Since we've moved into our new building at work (October 9th), I hadn't used the food vendo. It doesn't look as inviting as I think they thought it would and frankly, we had more stuff at the old building. But I needed something savory to fill the need and I chose a 50¢ bag of T.G.I.Friday's Potato Skins (crisps) - Cheddar and Bacon flavor.
Printed on the package was a teaser that said "Get 5 bucks off your next restaurant visit". I'm normally a skeptic to these tactics as you usually need to accumulate something like 200 bags worth to get that reward, but when I flipped over the bag, there was an actual coupon for $5 off next visit provided I spent $15. Good for dine-in only, not valid on alcoholic bevs.
Now, I haven't been to a T.G.I.Friday's in probably 5 years, but I'm sure that between two people, you can hit $15 without blinking an eye. To boot, the coupon is good for a YEAR (through October 31, 2010)
So that's quite a return on investment for a bag of chips. But the story doesn't end here.
Without really thinking about it, I passed by the vendo again this morning and just took out 50¢ more and bought another bag. Part of me quite liked them from yesterday and part of me wanted another $5 coupon to share with friends. But when the bag dropped and I pulled it out of the jaws of death machine, there was no coupon.

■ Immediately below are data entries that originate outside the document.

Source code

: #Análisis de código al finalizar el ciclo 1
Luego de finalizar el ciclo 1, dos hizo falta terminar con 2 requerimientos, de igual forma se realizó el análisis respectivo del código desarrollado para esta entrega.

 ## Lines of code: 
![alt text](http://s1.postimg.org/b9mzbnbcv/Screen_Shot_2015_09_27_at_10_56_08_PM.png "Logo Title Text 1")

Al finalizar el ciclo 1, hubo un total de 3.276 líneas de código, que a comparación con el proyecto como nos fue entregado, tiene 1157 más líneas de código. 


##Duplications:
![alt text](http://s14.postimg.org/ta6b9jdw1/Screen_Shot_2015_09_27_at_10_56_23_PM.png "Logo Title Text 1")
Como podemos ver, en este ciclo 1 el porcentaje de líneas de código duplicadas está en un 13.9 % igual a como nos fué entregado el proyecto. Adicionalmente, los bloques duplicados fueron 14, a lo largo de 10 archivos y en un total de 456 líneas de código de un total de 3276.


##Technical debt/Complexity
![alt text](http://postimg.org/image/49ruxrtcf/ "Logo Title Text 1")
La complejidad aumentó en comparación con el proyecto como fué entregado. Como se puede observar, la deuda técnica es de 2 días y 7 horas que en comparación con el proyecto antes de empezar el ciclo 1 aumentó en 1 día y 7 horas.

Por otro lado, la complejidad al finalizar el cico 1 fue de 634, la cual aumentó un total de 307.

I stood bewildered wondering what the heck happened and felt a real sense of loss. I looked back into the machine and noticed that there was a bag with the teaser tag about three behind.
In the elevator back up to the sixth floor I started analyzing the whole scenario from a Market Researcher's point of view.
- Does the vending company purposely put those bags every nth bag in the machine to drive multiple purchase? (or do they even notice it since usually these are just guys slapping product into machines)
- Does T.G.I.Friday's distribution/logistics group only put x-number of bags in each carton that goes to vendo companies?
- It seems that this promo might actually just drive someone to buy more product versus driving someone to dine-in, thus driving bigger sales. IS TGIF okay with that or would they consider that a failure.
- Is the year expiration date just driven by the cycle of how long it takes the product to be consumed after production?
- Does TGIF realize that they do not serve this product specifically in their stores?
- Are they trying this strategy on their frozen products that you can buy and make at home or would the perceived value of $5 just be an off-set of the price paid for those products?
- Since there is a coupon code on there, I assume they are tracking redemption. So how is it going?
to clarify: It's not that I don't like them, in fact, I do but we don't eat much at these kinds of places lately, it's just not part of the decision process right now.